Justus seguía vivo, ya muy débil, pero soportó la anestesia. Rehn hizo una ancha incisión en el esternón, ¡cuánto trabajo para penetrar en el hueso! (las esquirlas volaron), al hacerlo pudo oír mucho más nítidos los débiles latidos del corazón, hizo una nueva incisión, cerca de la quinta costilla, el tórax estaba lleno de sangre coagulada, introdujo uno de sus dedos (¿el cordial?) y sintió que podía tocar el pericardio. Cortó entonces la pleura, salió mucho más sangre (los asistentes apenas podían contenerla) y el pulmón se colapsó. ¿Podría resistir el corazón? Apareció el pericardio, se apreciaba el daño que el cuchillo había hecho en el músculo. Trató de afianzarlo con unas pinzas para poder trabajar, abrir un poco más la incisión y penetrar más lejos aún. Varias veces tuvo que repetir la operación porque la piel del pericardio se desgarraba y la sangre salía a borbotones. Logró por fin apartar el pericardio y alcanzar el corazón: allí estaba, latiendo de manera irregular en su continuo movimiento de expansión (diástole) y contracción (sístole), pudo determinar el tipo de herida que había producido el cuchillo, situada exactamente a mitad del ventrículo derecho, medía alrededor de un centímetro y la sangre salía en pequeñas gotas. Instintivamente, Rehn puso allí su dedo: de inmediato la herida cesó de sangrar. Su dedo se deslizó en cuanto el corazón se contrajo; cuando volvió a expandirse logró palpar de nuevo la herida, intentó cerrarla con una aguja delgada e hilo de seda, aprovechando la continua alter­nancia de expansión y contracción que mantiene vivo al corazón. Aprovechó la diástole, la herida estaba expuesta. Con un ágil movimiento dio la primera puntada en la orilla izquierda, esperó un breve instante (más bien un siglo) a que el corazón reanudara su ritmo antes de dar la segunda puntada y suturar, temiendo siempre que el corazón dejara de latir. Cuando terminó de coser, la herida dejó de sangrar y el pulso se hizo más firme. Limpió el pericardio y el tórax de sangre coagulada, volvió a colocar la costilla en su lugar y cerró la herida exterior. Dos horas después, Justus respiraba con tranquilidad.
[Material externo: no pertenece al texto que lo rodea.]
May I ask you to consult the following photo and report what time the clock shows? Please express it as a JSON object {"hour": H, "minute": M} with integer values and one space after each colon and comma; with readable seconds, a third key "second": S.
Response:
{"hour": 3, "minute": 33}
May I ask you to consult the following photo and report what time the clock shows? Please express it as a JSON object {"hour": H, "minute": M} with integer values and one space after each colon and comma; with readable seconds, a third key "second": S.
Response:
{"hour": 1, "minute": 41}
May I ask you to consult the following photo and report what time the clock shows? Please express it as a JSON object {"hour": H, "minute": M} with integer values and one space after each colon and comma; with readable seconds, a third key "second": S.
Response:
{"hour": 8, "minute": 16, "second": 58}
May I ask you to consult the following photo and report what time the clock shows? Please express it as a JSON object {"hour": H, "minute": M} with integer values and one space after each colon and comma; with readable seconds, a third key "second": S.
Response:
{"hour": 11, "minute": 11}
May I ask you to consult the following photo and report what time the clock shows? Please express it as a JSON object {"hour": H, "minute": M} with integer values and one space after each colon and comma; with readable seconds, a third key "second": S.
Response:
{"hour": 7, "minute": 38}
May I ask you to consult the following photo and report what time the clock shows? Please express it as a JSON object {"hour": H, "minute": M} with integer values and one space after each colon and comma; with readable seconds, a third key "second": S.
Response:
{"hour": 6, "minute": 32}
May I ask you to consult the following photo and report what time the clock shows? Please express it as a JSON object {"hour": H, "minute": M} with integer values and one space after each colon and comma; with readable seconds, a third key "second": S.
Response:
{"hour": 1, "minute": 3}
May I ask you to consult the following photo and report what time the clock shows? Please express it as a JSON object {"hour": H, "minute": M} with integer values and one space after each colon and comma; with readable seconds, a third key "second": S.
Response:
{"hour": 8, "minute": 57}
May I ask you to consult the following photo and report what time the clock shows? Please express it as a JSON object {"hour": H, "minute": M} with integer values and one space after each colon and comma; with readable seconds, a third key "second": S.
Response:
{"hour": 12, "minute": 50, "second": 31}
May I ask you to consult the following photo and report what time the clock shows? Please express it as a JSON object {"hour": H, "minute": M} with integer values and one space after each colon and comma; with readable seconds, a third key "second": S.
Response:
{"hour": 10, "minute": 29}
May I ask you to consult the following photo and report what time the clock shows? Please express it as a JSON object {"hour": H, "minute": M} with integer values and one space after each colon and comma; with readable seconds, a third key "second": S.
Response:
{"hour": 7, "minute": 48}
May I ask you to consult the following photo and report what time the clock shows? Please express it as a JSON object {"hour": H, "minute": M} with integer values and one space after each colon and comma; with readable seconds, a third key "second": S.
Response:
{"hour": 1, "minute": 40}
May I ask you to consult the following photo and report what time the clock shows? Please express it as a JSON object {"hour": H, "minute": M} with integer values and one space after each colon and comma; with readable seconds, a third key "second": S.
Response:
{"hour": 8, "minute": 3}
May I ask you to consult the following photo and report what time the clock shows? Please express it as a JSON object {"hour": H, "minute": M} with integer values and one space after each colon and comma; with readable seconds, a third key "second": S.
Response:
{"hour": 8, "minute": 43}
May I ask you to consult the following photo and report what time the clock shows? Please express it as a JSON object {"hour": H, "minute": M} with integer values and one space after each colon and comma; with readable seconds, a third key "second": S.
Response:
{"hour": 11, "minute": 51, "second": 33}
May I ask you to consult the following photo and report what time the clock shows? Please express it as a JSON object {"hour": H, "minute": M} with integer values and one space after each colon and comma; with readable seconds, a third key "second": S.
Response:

Si uno se descuida al llegar a la ciudad de La Paz, Bolivia, puede morir de inmediato de un ataque al corazón. Para evitarlo, es necesario esperar con calma cerca de tres días a que aumenten los glóbulos rojos y la sangre vuelva a oxigenarse, para cumplir con el ritmo ordinario de la vida. Un famoso director de orquesta alemán murió apenas desembarcó en el aeropuerto de Los Altos, situado a cerca de cuatro mil metros de altura: un infarto fulminante terminó con su larga y exitosa carrera.